◆ **ACTIVITY**
Transcribe the entries exactly; images are not part of the copy.

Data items
§

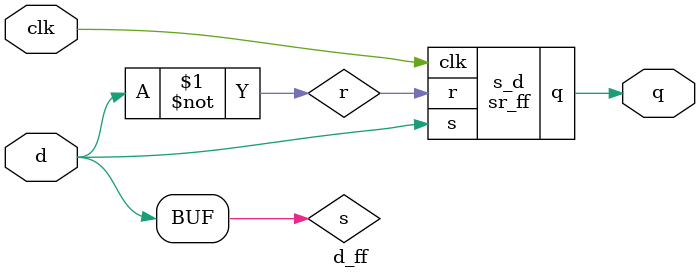
<source format=v>
module sr_ff(s,r,clk,q);
input wire s,r,clk;
output reg q;

always@(posedge clk)begin
	if(s==1 && r==0)begin 
		q<=1;
	end
	else if(s==0 && r==1)begin 
		q<=0;
	end
end

endmodule

module d_ff(d,clk,q);
input wire  d,clk;
output reg q;

wire s,r;

assign s=d;
assign r=~d;

sr_ff s_d(.s(s),.r(r),.clk(clk),.q(q));
endmodule

</source>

§

◆ **SOLUTION TO THE PROBLEM**
<source format=v>
module sr_ff(s,r,clk,q);
input wire s,r,clk;
output reg q;

always@(posedge clk)begin
	if(s==1 && r==0)begin 
		q<=1;
	end
	else if(s==0 && r==1)begin 
		q<=0;
	end
end

endmodule

module d_ff(d,clk,q);
input wire  d,clk;
output reg q;

wire s,r;

assign s=d;
assign r=~d;

sr_ff s_d(.s(s),.r(r),.clk(clk),.q(q));
endmodule

</source>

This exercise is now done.